- Exercise goal: Every line below that holds the string "services" should be copied out.
**** Raw data ****
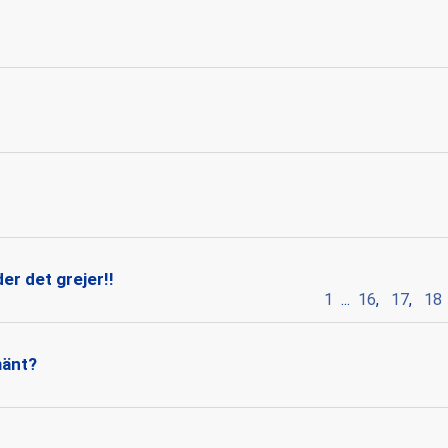
er det grejer!!
1
...
16
,
17
,
18
mänt?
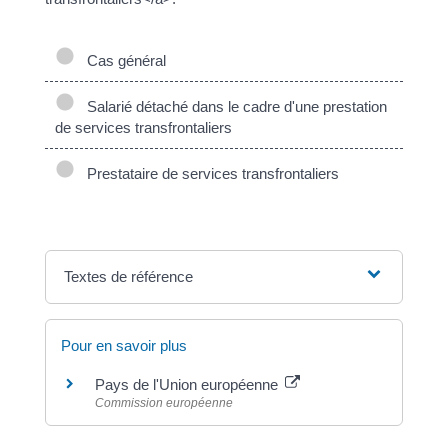
Cas général
Salarié détaché dans le cadre d'une prestation
de services transfrontaliers
Prestataire de services transfrontaliers
Textes de référence
Pour en savoir plus
Pays de l'Union européenne
Commission européenne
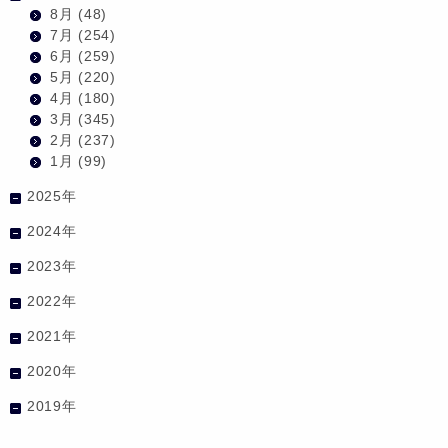
8月
(48)
7月
(254)
6月
(259)
5月
(220)
4月
(180)
3月
(345)
2月
(237)
1月
(99)
2025年
2024年
2023年
2022年
2021年
2020年
2019年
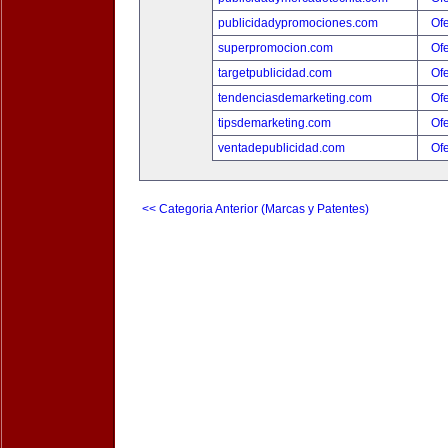
publicidadypromociones.com
Ofe
superpromocion.com
Ofe
targetpublicidad.com
Ofe
tendenciasdemarketing.com
Ofe
tipsdemarketing.com
Ofe
ventadepublicidad.com
Ofe
<< Categoria Anterior (Marcas y Patentes)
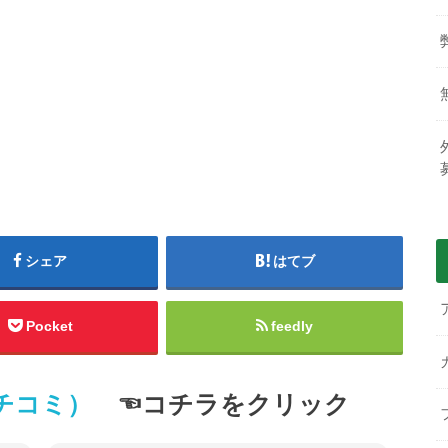
シェア
はてブ
Pocket
feedly
クチコミ）
☜コチラをクリック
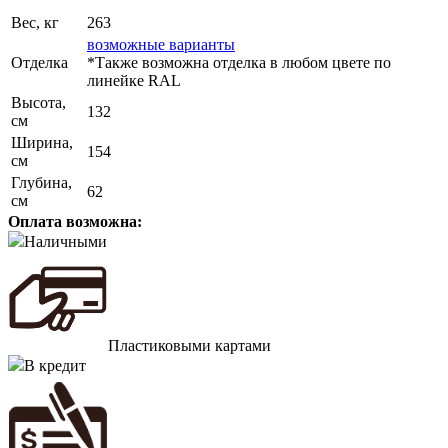
Вес, кг
263
возможные варианты
Отделка
*Также возможна отделка в любом цвете по
линейке RAL
Высота,
132
см
Ширина,
154
см
Глубина,
62
см
Оплата возможна:
Наличными
Пластиковыми картами
В кредит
****
- Result for this exercise:
de services transfrontaliers
Prestataire de services transfrontaliers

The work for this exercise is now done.